Quando pensamos o que o Brasil poderia ter ganho e não ganhou porque ficou amarrado num bloco pouco dinâmico nos perguntamos a razão disso. O único diagnóstico possível é que na verdade o Mercosul serviu esse tempo todo como grande projeto de reserva de mercado. Ao contrário, queremos um Mercosul que sirva como uma plataforma de maior integração global para os sócios.  

Como se concilia esse diagnóstico com uma Argentina cada vez mais fechada, por conta da escassez de dólares?

Há o reconhecimento por parte do Brasil de que existe um problema macroeconômico de vulnerabilidade externa alto na Argentina, e não é do interesse brasileiro prejudicar mais o país.

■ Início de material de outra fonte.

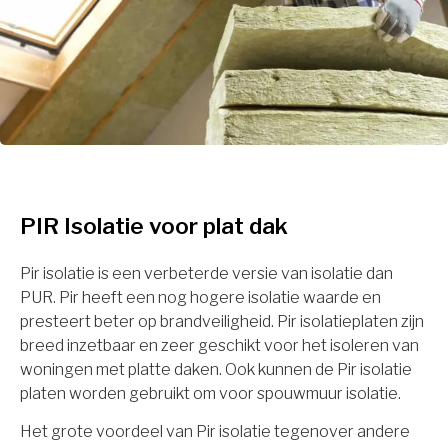
PIR Isolatie voor plat dak
Pir isolatie is een verbeterde versie van isolatie dan
PUR. Pir heeft een nog hogere isolatie waarde en
presteert beter op brandveiligheid. Pir isolatieplaten zijn
breed inzetbaar en zeer geschikt voor het isoleren van
woningen met platte daken. Ook kunnen de Pir isolatie
platen worden gebruikt om voor spouwmuur isolatie.
Het grote voordeel van Pir isolatie tegenover andere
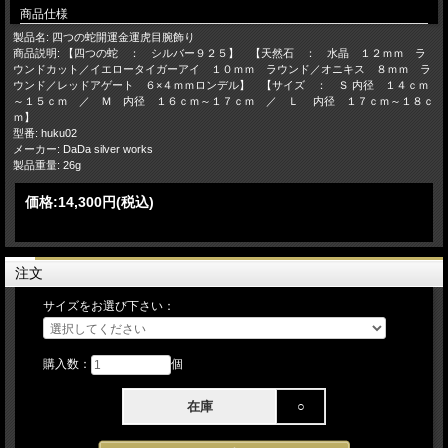
商品仕様
製品名: 四つの蛇開運金運虎目腕飾り
商品説明: 【四つの蛇 ： シルバー９２５】 【天然石 ： 水晶 １２ｍｍ ラ
ウンドカット／イエロータイガーアイ １０ｍｍ ラウンド／オニキス ８ｍｍ ラ
ウンド／レッドアゲート ６×４ｍｍロンデル】 【サイズ ： Ｓ 内径 １４ｃｍ
～１５ｃｍ ／ Ｍ 内径 １６ｃｍ～１７ｃｍ ／ Ｌ 内径 １７ｃｍ～１８ｃ
ｍ】
型番: huku02
メーカー: DaDa silver works
製品重量: 26g
価格:
14,300円
(税込)
注文
サイズをお選び下さい：
購入数：
個
在庫
○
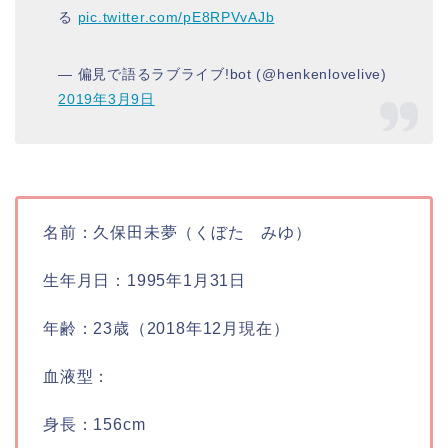
る
pic.twitter.com/pE8RPVvAJb
— 偏見で語るラブライブ!bot (@henkenlovelive)
2019年3月9日
名前：久保田未夢（くぼた みゆ）
生年月日：1995年1月31日
年齢：23歳（2018年12月現在）
血液型：
身長：156cm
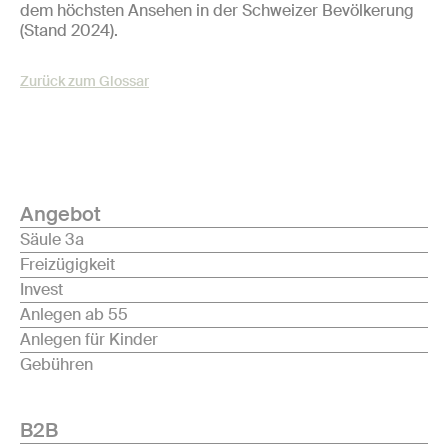
dem höchsten Ansehen in der Schweizer Bevölkerung
(Stand 2024).
Zurück zum Glossar
Angebot
Säule 3a
Freizügigkeit
Invest
Anlegen ab 55
Anlegen für Kinder
Gebühren
B2B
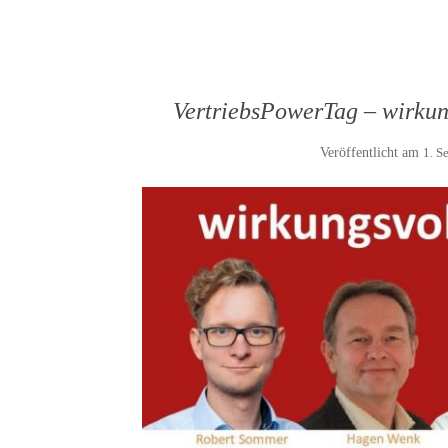
VertriebsPowerTag – wirkun
Veröffentlicht am
1. S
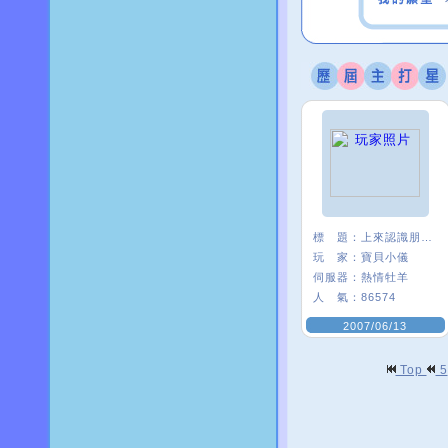
標 題：
上來認識朋友練舞的
玩 家：
寶貝小儀
伺服器：
熱情牡羊
人 氣：
86574
2007/06/13
Top
5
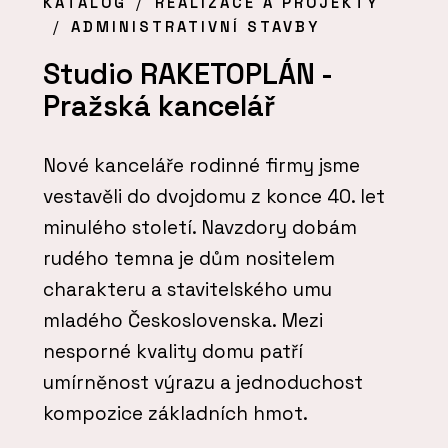
KATALOG
REALIZACE A PROJEKTY
ADMINISTRATIVNÍ STAVBY
Studio RAKETOPLÁN -
Pražská kancelář
Nové kanceláře rodinné firmy jsme
vestavěli do dvojdomu z konce 40. let
minulého století. Navzdory dobám
rudého temna je dům nositelem
charakteru a stavitelského umu
mladého Československa. Mezi
nesporné kvality domu patří
umírněnost výrazu a jednoduchost
kompozice základních hmot.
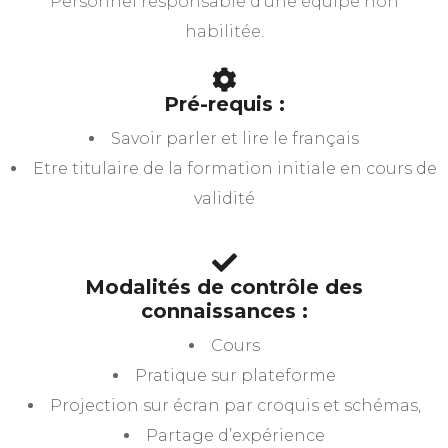
Personnel responsable d’une équipe non
habilitée.
Pré-requis :
Savoir parler et lire le français
Etre titulaire de la formation initiale en cours de
validité
Modalités de contrôle des
connaissances :
Cours
Pratique sur plateforme
Projection sur écran par croquis et schémas,
Partage d’expérience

Por isso, em todo esse processo de reforma da TEC o governo brasileiro vem dizendo que a Argentina não precisa acompanhar o Brasil nesse momento, o que pedimos é um waiver (permissão), ou seja, nós reduzimos a tarifa agora e eles nos acompanham lá na frente. Mas a Argentina resiste, porque perde a reserva de mercado.

O custo dessa reserva de mercado é maior para a maior economia do bloco. Qual é o benefício que isso traz para o Brasil? Então, tudo bem, queremos manter nosso bloco, mas o Brasil quer mais, quer olhar para o mundo. Se puder ser com o Mercosul ótimo, senão, vamos sozinhos.

Do ponto de vista técnico, o Mercosul tem conseguido chegar a acordos. Até que ponto a política e questões como a relação do ex-presidente Luiz Inácio Lula da Silva com o atual governo argentino atrapalham?

Se a economia tivesse a palavra final no Mercosul, é muito provável que o Mercosul não existisse mais, tal como ele é hoje. Existe porque a política falou mais alto. Não me refiro a este governo, me refiro aos últimos 30 anos. Esse modelo do Mercosul rígido e pouco dinâmico só existe porque a decisão final foi e é da política, ou seja, gostemos ou não, há que se reconhecer a legitimidade dessas decisões.

O papel dos técnicos e apontar o que se ganha e o que se perde mantendo ou modificando as coisas. Se a política vai atrapalhar ou não ano que vem (pelas eleições no Brasil e a proximidade entre Lula e o governo argentino), o tempo nos dirá.